**Document:**
= = = = = = =
We’re staying in a rather gorgeous 300-year-old casa in the very heart of Puebla, just a couple of blocks back from the Zócalo in the cutely named Barrio de los Sapos, the ‘Neighbourhood of the Toads’ and just off the Callejón de los Sapos, the ‘Alley of the Toads’ – named from colonial times when the alley would frequently flood, the stagnating water attracting a huge number of amphibians. These days, this neighbourhood of narrow streets and brightly coloured houses is one of the most popular parts of Puebla – packed with restaurants, bars, cafes, shops and, on weekends, a flea market that sprawls across several city blocks.
= = = = = = =
**Problems to work on:**
1 > Answer these from the Puebla passage:
(a) How old is the casa where the writer is staying?
(b) Why did the alley draw so many amphibians in colonial times?
(c) When is the flea market held?
2 > What does the Puebla passage say the neighborhood is packed with? List every item.
None of the material after the Puebla passage is needed here.

**Entries:**
= = = = = = =
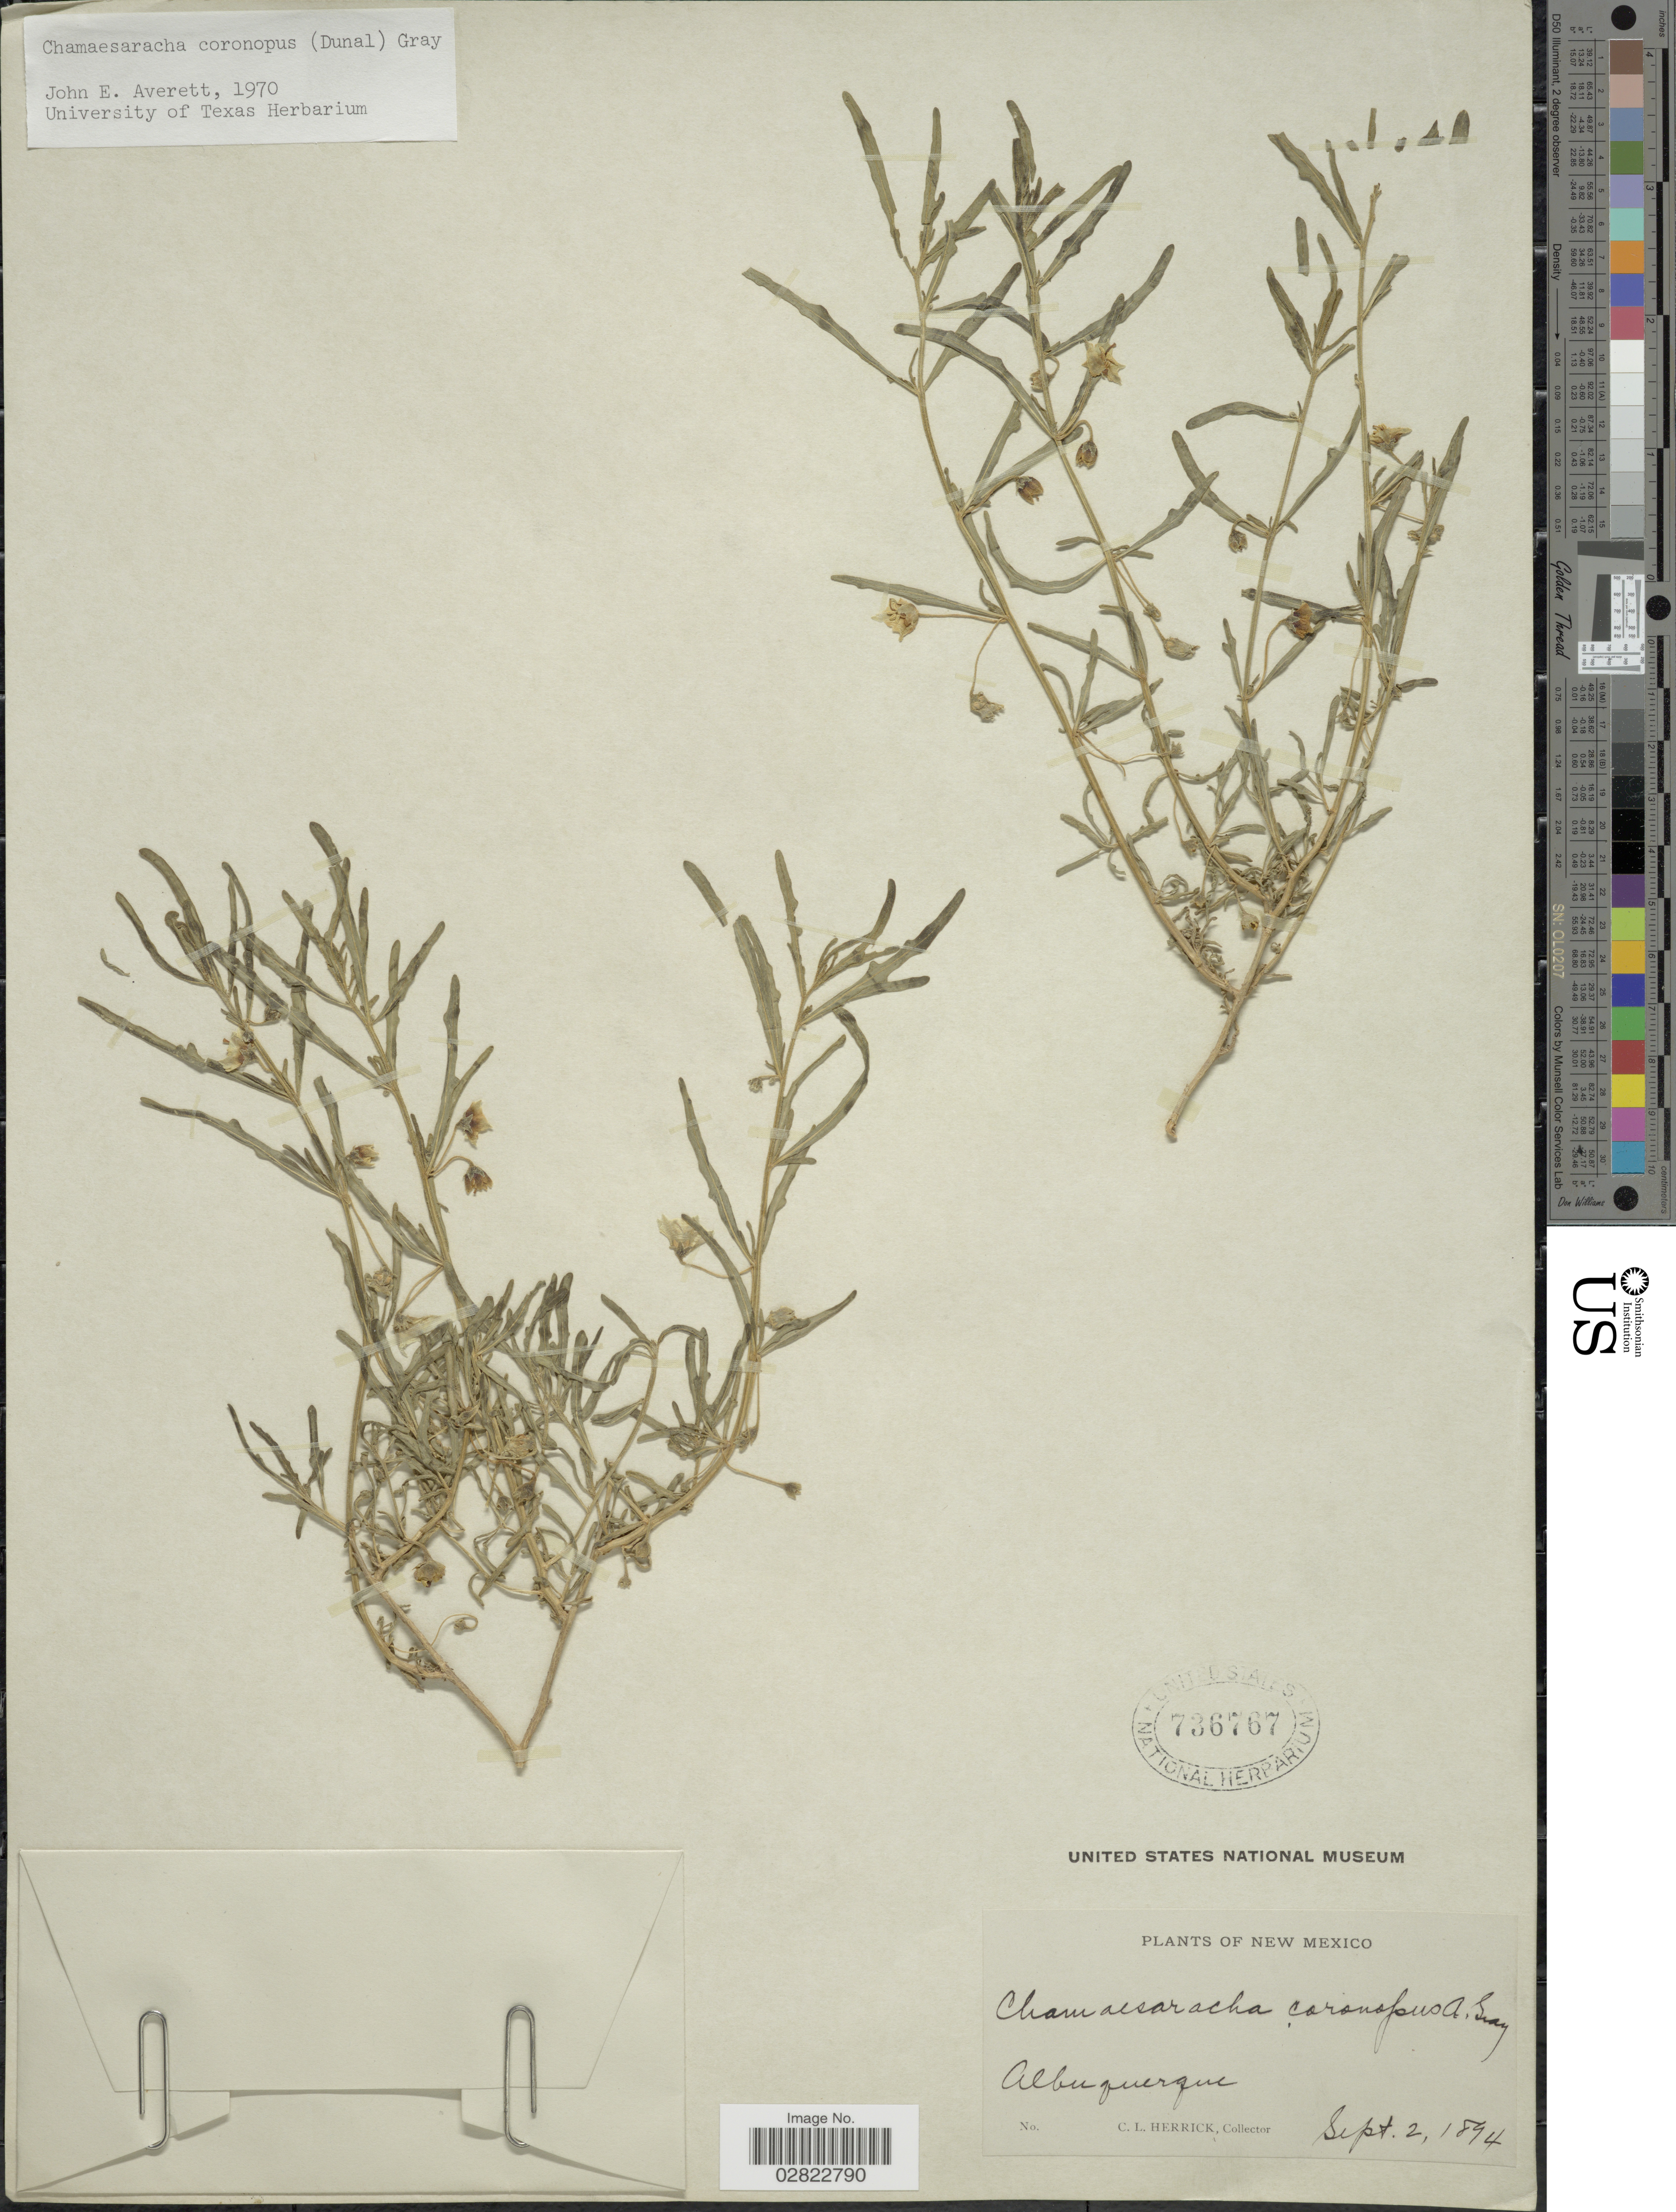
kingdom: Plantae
= = = = = = =
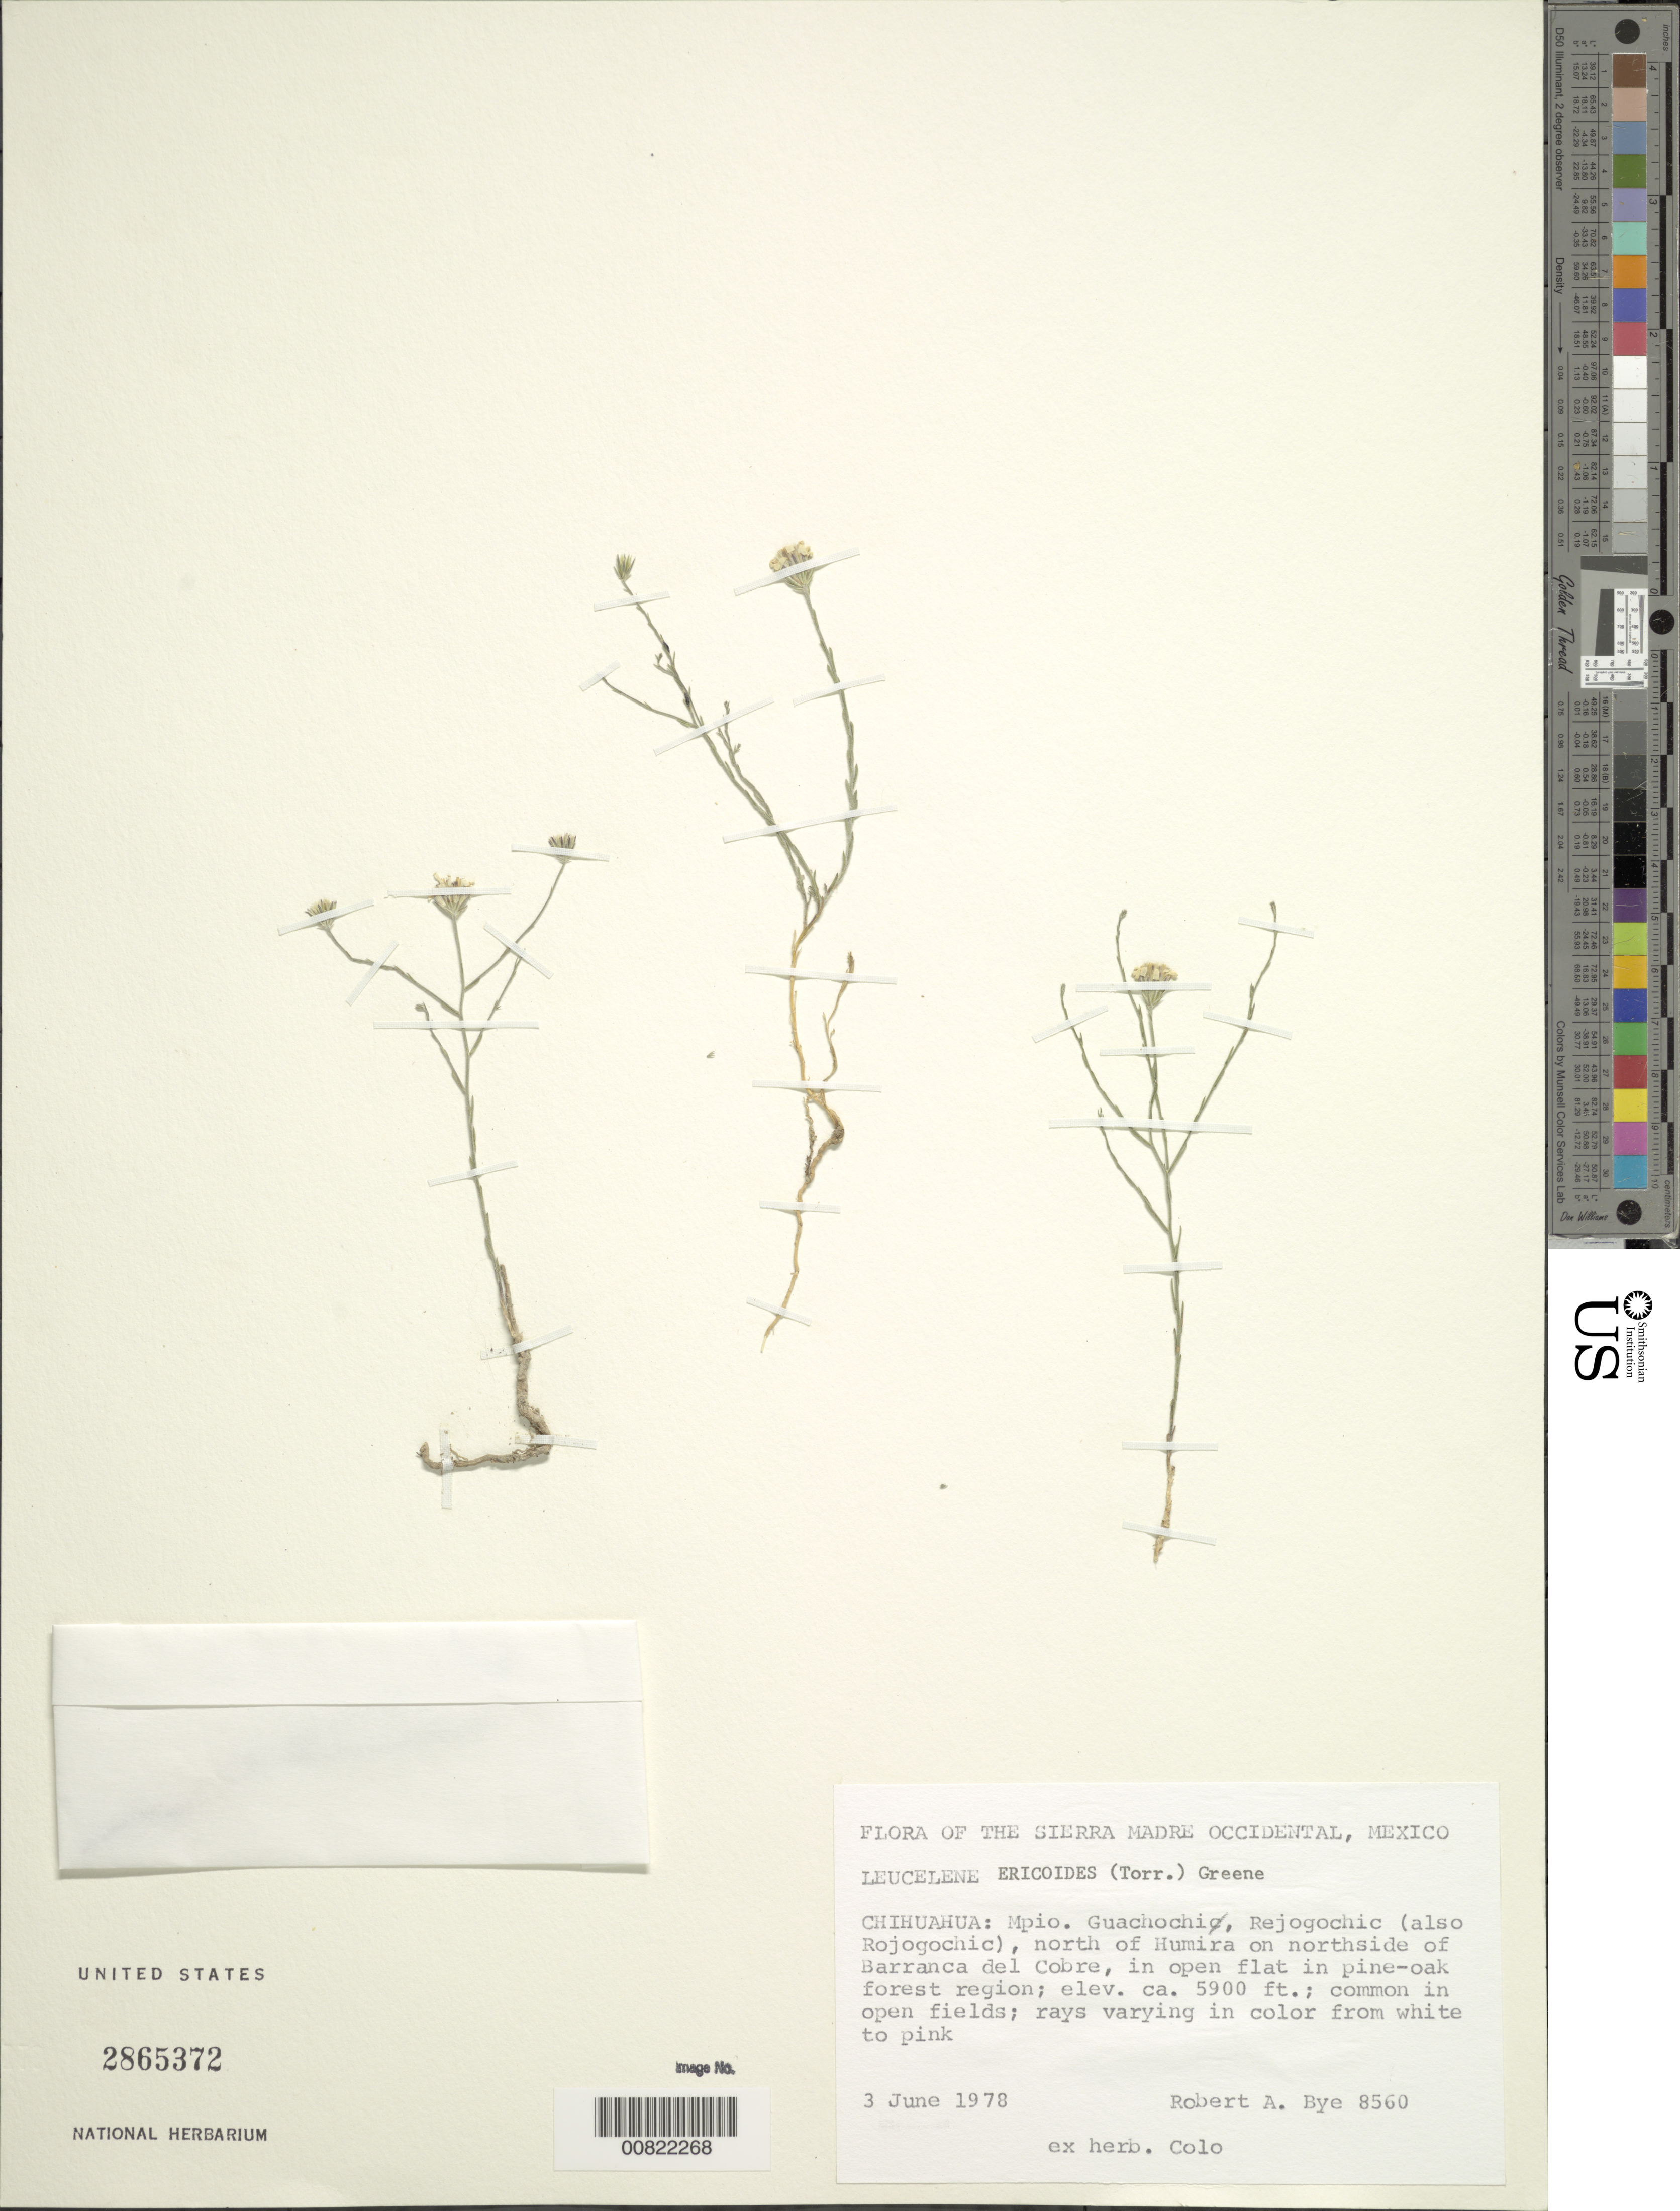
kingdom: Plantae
= = = = = = =
**The answers:**
1 >
(a) It is 300 years old.
(b) The alley would often flood, and the stagnant water attracted them.
(c) It is held on weekends.

2 >
- Restaurants
- Bars
- Cafes
- Shops
- A flea market on weekends